Barrancos
O presunto é de ouro
É um naco dourado, o que vemos na caixa de madeira, onde é apresentado envolvido em papel prateado; é um presunto de Barrancos DOP Vintage 60 Meses. São estes meses que lhe dão cor, que é gordura, "boa", sublinha António Baena, o director-geral da Barrancarnes, que apresentou esta iguaria no VII Congresso Mundial do Presunto, este ano. É uma edição limitada e numerada - este é o 39; foram feitos apenas 150: "De 44 mil presuntos de bolota, escolhemos 150" -, que assinala os 25 anos da fundação da empresa. É, claro, um presunto "muito exclusivo", a "escolha muito especial de um ano muito especial". "Acho que não temos vintage todos os anos", afirma António Baena, "este é o primeiro e não sei quando teremos os próximos". As condições têm de ser ideais para atingir a "qualidade máxima", uma mistura de "raça pura, elementos DOP, muita bolota". Cada um destes vintage custa 1000 euros; vendem-se apenas no Club del Gourmet do El Corte Inglés.

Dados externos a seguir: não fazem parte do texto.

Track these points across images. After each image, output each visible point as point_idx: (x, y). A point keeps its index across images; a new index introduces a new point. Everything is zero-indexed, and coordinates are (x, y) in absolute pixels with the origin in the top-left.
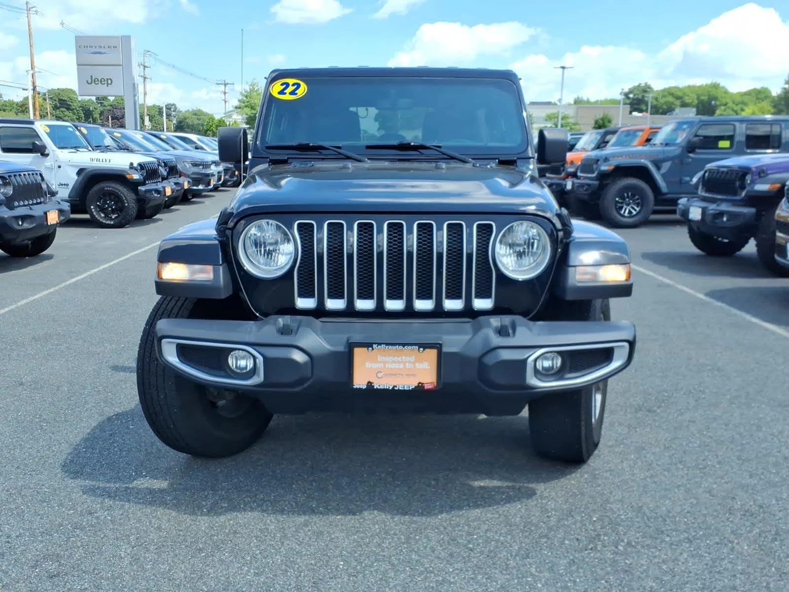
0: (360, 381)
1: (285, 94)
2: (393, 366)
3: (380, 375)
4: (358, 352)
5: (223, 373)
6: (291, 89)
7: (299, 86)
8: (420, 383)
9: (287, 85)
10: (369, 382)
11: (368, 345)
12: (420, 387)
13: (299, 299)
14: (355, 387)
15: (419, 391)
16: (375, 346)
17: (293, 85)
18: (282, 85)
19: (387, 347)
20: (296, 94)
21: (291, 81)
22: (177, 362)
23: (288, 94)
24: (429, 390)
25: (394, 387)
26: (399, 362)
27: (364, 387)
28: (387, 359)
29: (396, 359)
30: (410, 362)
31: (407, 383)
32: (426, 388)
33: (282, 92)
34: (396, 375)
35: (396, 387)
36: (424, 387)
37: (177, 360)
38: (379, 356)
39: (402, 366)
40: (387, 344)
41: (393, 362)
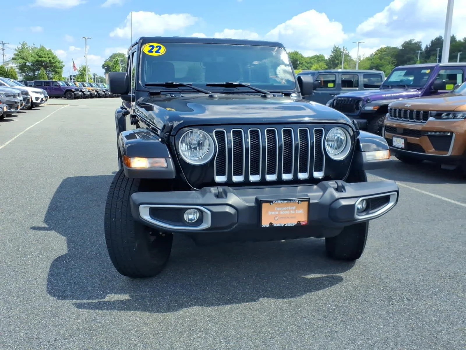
0: (265, 224)
1: (152, 52)
2: (284, 213)
3: (276, 219)
4: (265, 206)
5: (181, 224)
6: (155, 49)
7: (160, 48)
8: (298, 222)
9: (153, 47)
10: (270, 223)
11: (270, 202)
12: (299, 223)
13: (216, 177)
14: (263, 226)
15: (299, 225)
16: (274, 202)
17: (157, 47)
18: (150, 46)
19: (281, 202)
20: (160, 52)
21: (155, 45)
23: (154, 52)
24: (304, 225)
25: (285, 225)
26: (287, 210)
27: (268, 226)
28: (280, 209)
29: (285, 208)
30: (293, 210)
31: (292, 222)
32: (302, 224)
33: (150, 51)
34: (285, 218)
35: (286, 225)
36: (301, 223)
37: (150, 218)
38: (276, 208)
39: (288, 212)
40: (281, 200)
41: (284, 210)
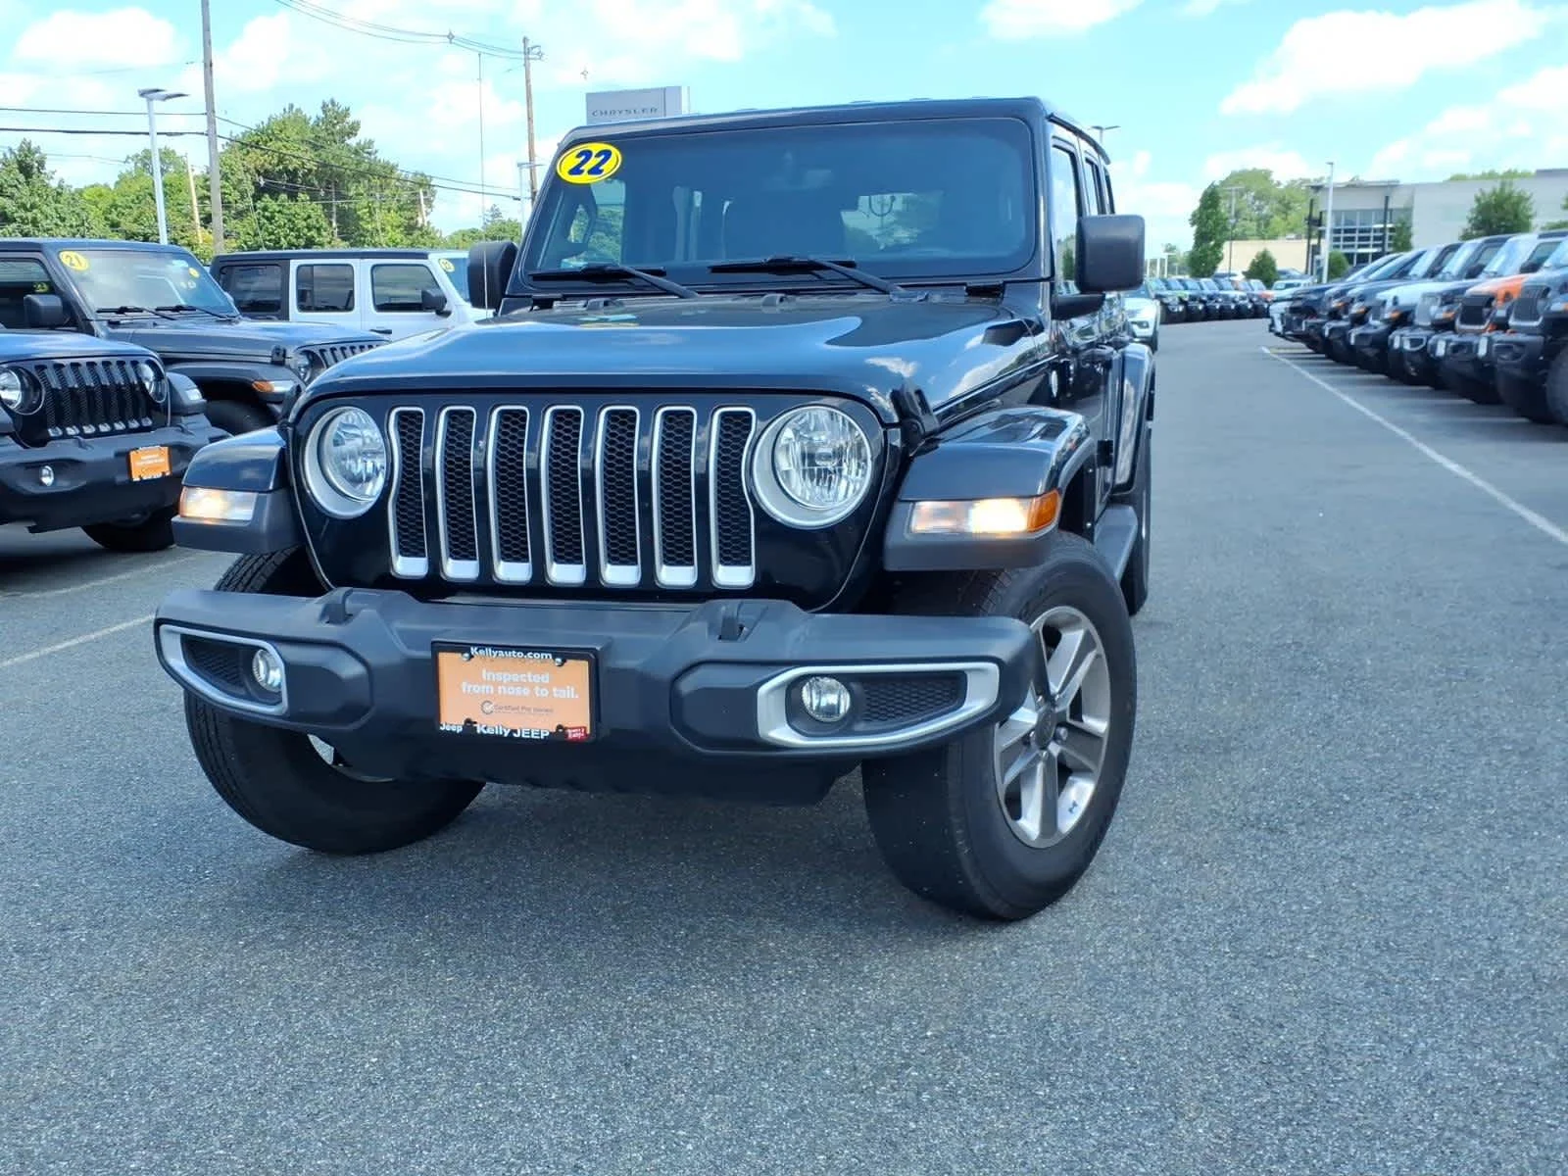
0: (451, 720)
1: (582, 172)
2: (511, 691)
3: (488, 708)
4: (446, 660)
6: (593, 162)
7: (607, 154)
8: (560, 727)
9: (588, 154)
10: (468, 721)
11: (462, 648)
12: (559, 735)
13: (397, 557)
14: (442, 729)
15: (558, 742)
16: (473, 650)
17: (598, 155)
18: (579, 156)
19: (495, 653)
21: (595, 148)
22: (182, 668)
23: (585, 172)
24: (576, 742)
25: (513, 732)
26: (522, 684)
27: (459, 730)
28: (499, 676)
29: (515, 677)
30: (542, 685)
31: (536, 726)
32: (570, 736)
33: (576, 171)
34: (517, 708)
35: (516, 731)
36: (567, 735)
37: (183, 664)
38: (484, 671)
39: (526, 691)
40: (495, 647)
41: (511, 683)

Desde 1995, o presunto de Barrancos é um produto DOP e para ganhar a Cruz de Avis, que, marcada a fogo, simboliza a denominação de origem, as regras são estritas - mas é na tradição que assenta. E a tradição vem de tempos romanos. Estamos em território do porco de Raça Alentejano, sus mediterraneus (javali do sul), e a produção de presuntos e outros enchidos é um uso e costume familiar aqui na zona mais interior (e isolada) de Portugal, situada na ponta ocidental da serra Morena, em pleno microclima que favorece a cura lenta e natural, alheia a fumeiros (mais ao estilo espanhol, portanto, uma influência clara na zona: desde o "barranquenho" aos touros de morte...). É por isso que na Casa do Porco Preto (Barrancarnes) todos os porcos, criados em montados um pouco por todo o Alentejo e até Ribatejo, acabam nas unidades de produção de Barrancos para se transformarem em presuntos e enchidos.

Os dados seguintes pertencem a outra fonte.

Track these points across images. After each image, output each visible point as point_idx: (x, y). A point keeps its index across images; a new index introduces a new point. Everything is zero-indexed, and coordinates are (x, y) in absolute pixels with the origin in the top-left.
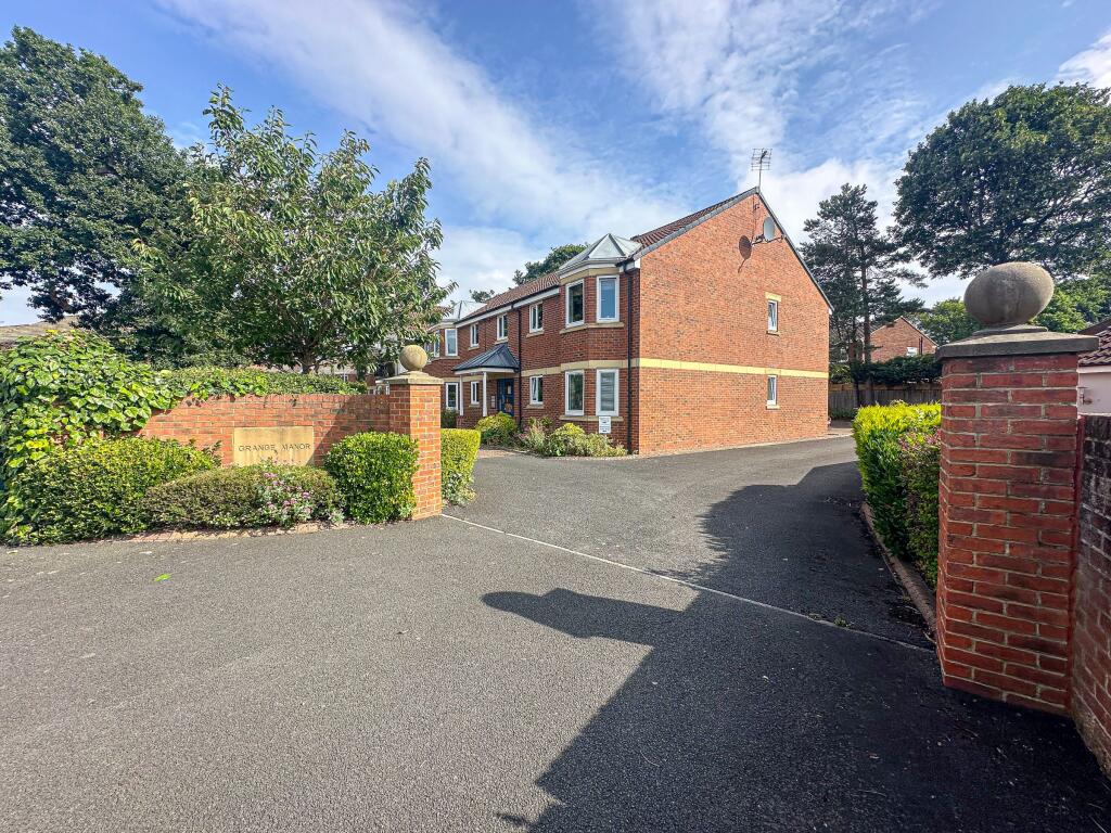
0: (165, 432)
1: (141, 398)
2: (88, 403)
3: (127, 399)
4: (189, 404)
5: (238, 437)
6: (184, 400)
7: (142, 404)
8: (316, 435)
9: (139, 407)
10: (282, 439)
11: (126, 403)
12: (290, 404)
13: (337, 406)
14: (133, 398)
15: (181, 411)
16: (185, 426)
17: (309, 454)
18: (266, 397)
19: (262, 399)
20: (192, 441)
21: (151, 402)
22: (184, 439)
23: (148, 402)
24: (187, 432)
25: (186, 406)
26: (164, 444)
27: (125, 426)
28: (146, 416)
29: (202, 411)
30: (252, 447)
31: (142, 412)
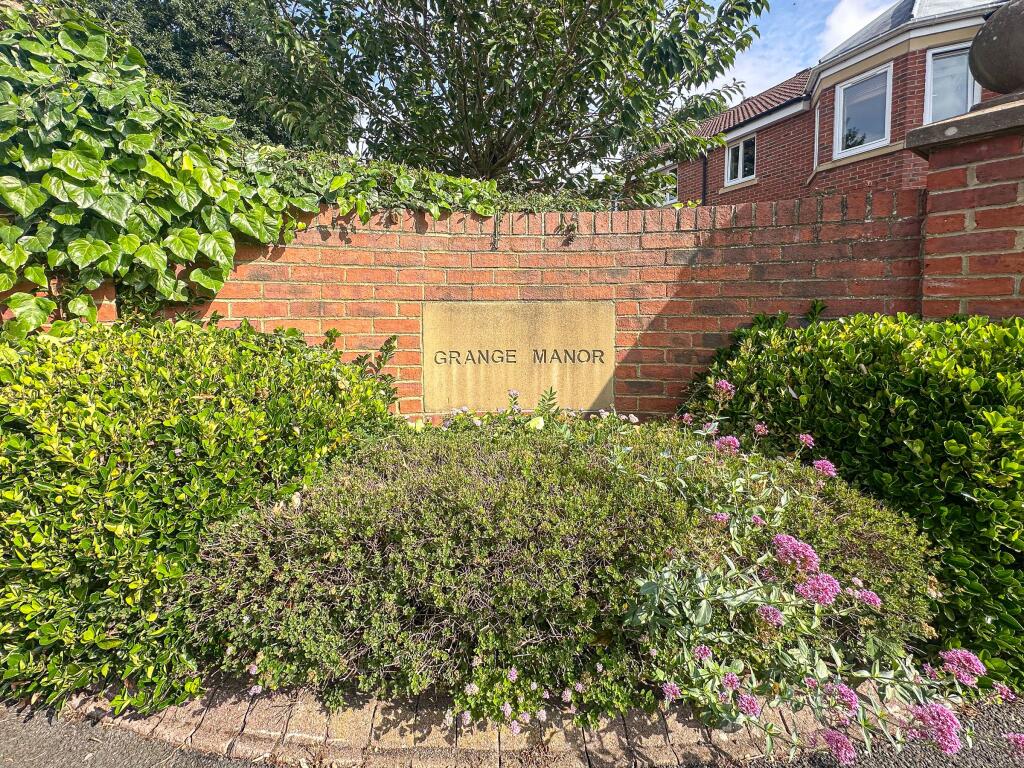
0: (272, 311)
1: (207, 200)
2: (53, 202)
3: (169, 202)
4: (325, 235)
5: (434, 328)
6: (314, 223)
7: (212, 221)
8: (622, 324)
9: (205, 230)
10: (532, 336)
11: (167, 215)
12: (558, 241)
13: (688, 242)
14: (187, 200)
15: (305, 249)
16: (315, 294)
17: (600, 376)
18: (498, 221)
19: (488, 228)
20: (331, 336)
21: (234, 218)
22: (314, 330)
23: (225, 215)
24: (318, 310)
25: (317, 238)
26: (267, 342)
27: (169, 288)
28: (222, 260)
29: (352, 256)
30: (464, 354)
31: (209, 246)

Não fizemos uma espécie de "safari do presunto" completo, mas à boleia da Casa do Porco Preto (38.131169,-6.975430) percorremos os diversos níveis de transformação do presunto e visitámos uma herdade onde os porcos alentejanos são recriados antes de serem enviados para a montanheira (de Outubro a Março). Se aqui até passam fome (para valorizar a estrutura, os músculos, sem ganhar gordura), lá a fartura vai ser a palavra de ordem - uma das características da criação é terem um espaço de dois a três hectares de montado de azinheira e sobreiro por animal (no porco branco podem ser cinco mil num hectare). A ideia é comerem um quilo de bolota por dia...

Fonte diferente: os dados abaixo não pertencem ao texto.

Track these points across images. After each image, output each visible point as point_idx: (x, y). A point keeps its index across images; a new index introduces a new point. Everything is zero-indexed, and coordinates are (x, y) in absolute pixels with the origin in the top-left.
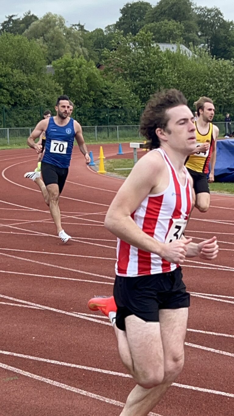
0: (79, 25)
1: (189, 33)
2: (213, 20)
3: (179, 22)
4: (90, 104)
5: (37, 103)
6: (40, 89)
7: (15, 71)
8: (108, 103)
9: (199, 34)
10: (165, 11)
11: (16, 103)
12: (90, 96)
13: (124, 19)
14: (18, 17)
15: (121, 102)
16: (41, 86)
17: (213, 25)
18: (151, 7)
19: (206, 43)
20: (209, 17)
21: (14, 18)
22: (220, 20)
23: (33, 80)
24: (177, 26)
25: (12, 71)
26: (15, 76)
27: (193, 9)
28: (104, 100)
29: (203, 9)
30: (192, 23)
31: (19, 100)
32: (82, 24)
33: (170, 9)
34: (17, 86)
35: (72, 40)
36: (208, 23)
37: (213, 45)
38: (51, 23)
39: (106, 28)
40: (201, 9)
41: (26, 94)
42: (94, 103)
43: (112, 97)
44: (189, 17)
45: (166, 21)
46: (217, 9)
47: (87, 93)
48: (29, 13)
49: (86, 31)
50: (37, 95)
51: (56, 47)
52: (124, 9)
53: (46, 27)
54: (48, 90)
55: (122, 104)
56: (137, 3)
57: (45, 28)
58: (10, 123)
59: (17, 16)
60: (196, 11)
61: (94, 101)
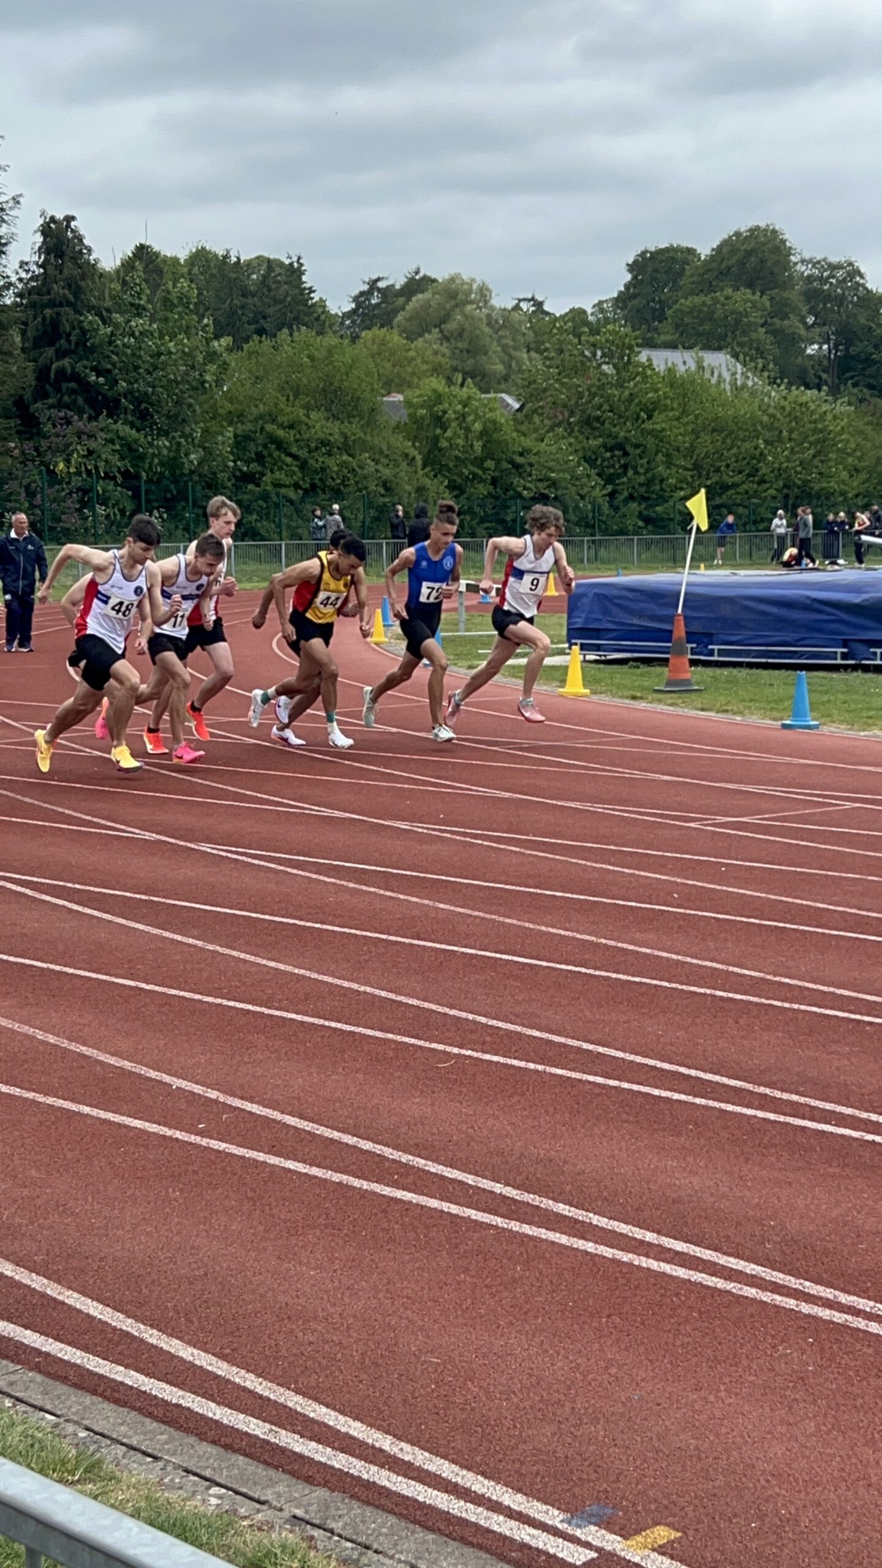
0: (533, 299)
1: (783, 319)
2: (842, 288)
3: (758, 294)
4: (483, 489)
5: (360, 486)
6: (367, 455)
7: (314, 415)
8: (525, 488)
9: (811, 320)
10: (729, 268)
11: (313, 487)
12: (485, 470)
13: (635, 287)
14: (390, 282)
15: (554, 484)
16: (371, 448)
17: (841, 300)
18: (699, 259)
19: (824, 343)
20: (834, 281)
21: (381, 285)
22: (857, 289)
23: (354, 434)
24: (754, 303)
25: (308, 416)
26: (314, 427)
27: (796, 264)
28: (516, 480)
29: (819, 262)
30: (794, 295)
31: (320, 479)
32: (539, 298)
33: (742, 263)
34: (317, 448)
35: (505, 337)
36: (829, 295)
37: (841, 347)
38: (460, 297)
39: (594, 306)
40: (815, 264)
41: (338, 465)
42: (491, 487)
43: (534, 472)
44: (784, 282)
45: (729, 291)
46: (851, 264)
47: (479, 462)
48: (417, 273)
49: (547, 313)
50: (362, 468)
51: (468, 352)
52: (635, 262)
53: (448, 306)
54: (387, 456)
55: (556, 489)
56: (667, 250)
57: (445, 309)
58: (300, 531)
59: (387, 278)
60: (803, 268)
61: (494, 481)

Depois da montanheira e do matadouro, os animais chegam a Barrancos já cortados. A carne entra logo na câmara de salga - sala refrigerada e húmida (98%), coberta de nevoeiro, onde passa até dez dias. Saída daqui, é pendurada e lavada, colocado numa via mecânica (antes as peças eram movidas a braços - a única diferença para o processo tradicional, que é reproduzido numa sala à parte) e transportada para uma câmara pós-salga, de cura. Espreitamos algumas: centenas de peças de presunto estão penduradas em cruzetas em salas que são como secadores artificiais - quando entram, o sal está à superfície; aqui, libertam a humidade e o sal entranha-se. O processo daqui para a frente reproduz o clima da montanha: passam por calor e frio, humidade e seca ("o sabor intensifica-se"), deixam-se entranhar com bolor ("é necessário para curar bem") e maturam em caves - um percurso algo idêntico ao do vinho, sublinha António Baena. "O presunto bolota fica connosco no mínimo três anos, o DOP à volta de oito anos."